In two Phase III trials, the compound known as evobrutinib failed to beat Sanofi’s established Aubagio in reducing MS relapse rates, Merck said in a statement late on Tuesday.
Merck was seen as ahead of Sanofi, Novartis and Roche in a four-way race to develop more targeted MS drugs in a class known as Bruton’s tyrosine kinase (BTK) inhibitors.
Merck said an estimated 2.8 million people worldwide have MS and that the relapsing forms of the disease, which were the focus of the evobrutinib trials, are the most common.
Investors have been kept on edge over revenue prospects because of a possible link to liver damage from the drug category, which is designed to more selectively block the cells that drive the harmful autoimmune reaction behind MS.
Still, analysts have cited annual peak sales estimates for Merck’s drug of well above $2 billion on average.
The group’s shares plunged 14% to their lowest in five weeks on Wednesday, with JP Morgan analysts saying it was an unexpected disappointment because side effects, not efficacy, had been the main concern.
“We had assumed that the trials would be successful and the product would get to market (outside of the United States,” the analysts said in a note.
After weak demand hit Merck’s specialty materials businesses, analysts have said a successful launch of evobrutinib was key to the diversified group reaching its goal of generating 25 billion euros ($27 billion) in sales by 2025, up from 22.2 billion in 2022.
CEO Belen Garijo said as recently as October that the MS drug could reach annual sales over $1 billion.

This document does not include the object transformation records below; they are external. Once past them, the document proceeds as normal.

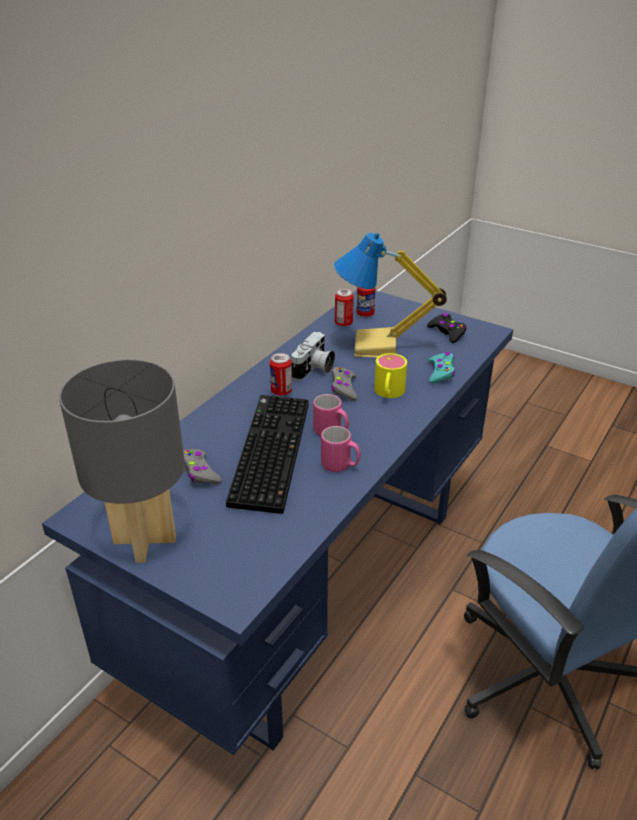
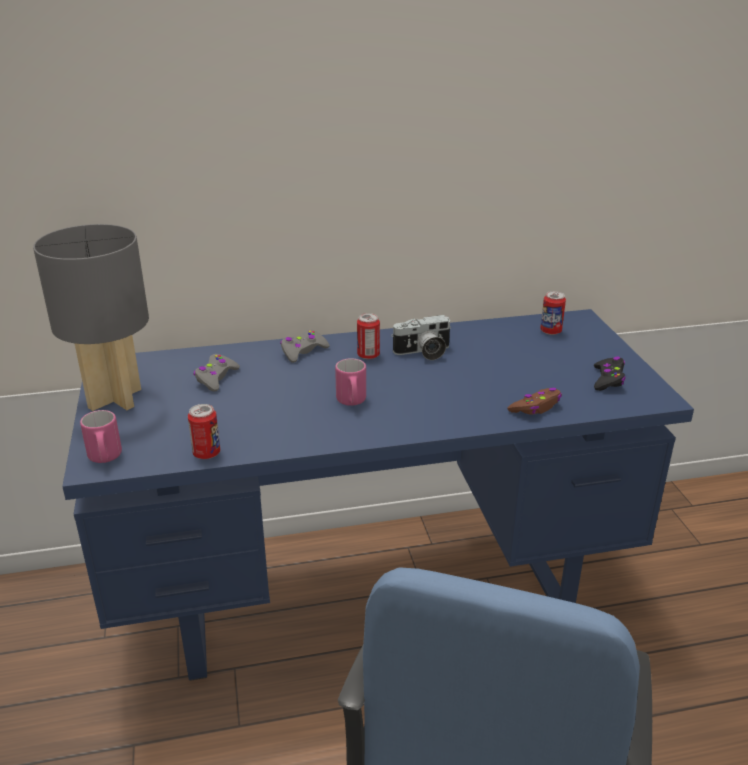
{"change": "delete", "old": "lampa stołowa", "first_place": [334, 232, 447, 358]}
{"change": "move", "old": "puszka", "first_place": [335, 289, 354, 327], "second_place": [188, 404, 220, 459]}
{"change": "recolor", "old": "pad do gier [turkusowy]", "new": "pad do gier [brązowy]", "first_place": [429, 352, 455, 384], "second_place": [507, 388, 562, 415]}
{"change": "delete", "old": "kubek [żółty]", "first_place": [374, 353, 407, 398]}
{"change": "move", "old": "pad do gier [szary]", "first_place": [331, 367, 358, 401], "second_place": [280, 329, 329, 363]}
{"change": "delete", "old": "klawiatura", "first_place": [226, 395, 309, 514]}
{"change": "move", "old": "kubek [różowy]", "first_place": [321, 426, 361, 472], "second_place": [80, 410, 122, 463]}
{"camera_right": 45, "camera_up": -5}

That was even after U.S. regulators in April had paused enrolling new patients into an evobrutinib trial. At the time, the company said the Food and Drug Administration had cited lab results suggesting drug-induced liver injury, but the affected patients had no symptoms.
Similarly, Roche subsidiary Genentech said last month that the FDA had stopped new patient enrolment in a trial of its BTK inhibitor against MS, fenebrutinib, citing asymptomatic liver injury shown in lab readings.
Sanofi had run into similar problems with its BTK drug candidate tolebrutinib. Novartis said in April that no signs of liver damage had been seen in trials testing its BTK drug candidate remibrutinib.
For Merck’s medium-sized pharma unit, the failed trials marks another major development setback after cancer drug hopeful bintrafusp alfa fell short in a 2021 trial, triggering the end of an alliance with GSK.
The diversified group flagged last month that full-year operating earnings would likely be in the lower half of its target range on weak demand for specialty materials that are used to make biotech drugs and semiconductors.
The maker of pharmaceuticals, lab gear and specialty chemicals previously raised the prospect of returning to revenue growth next year.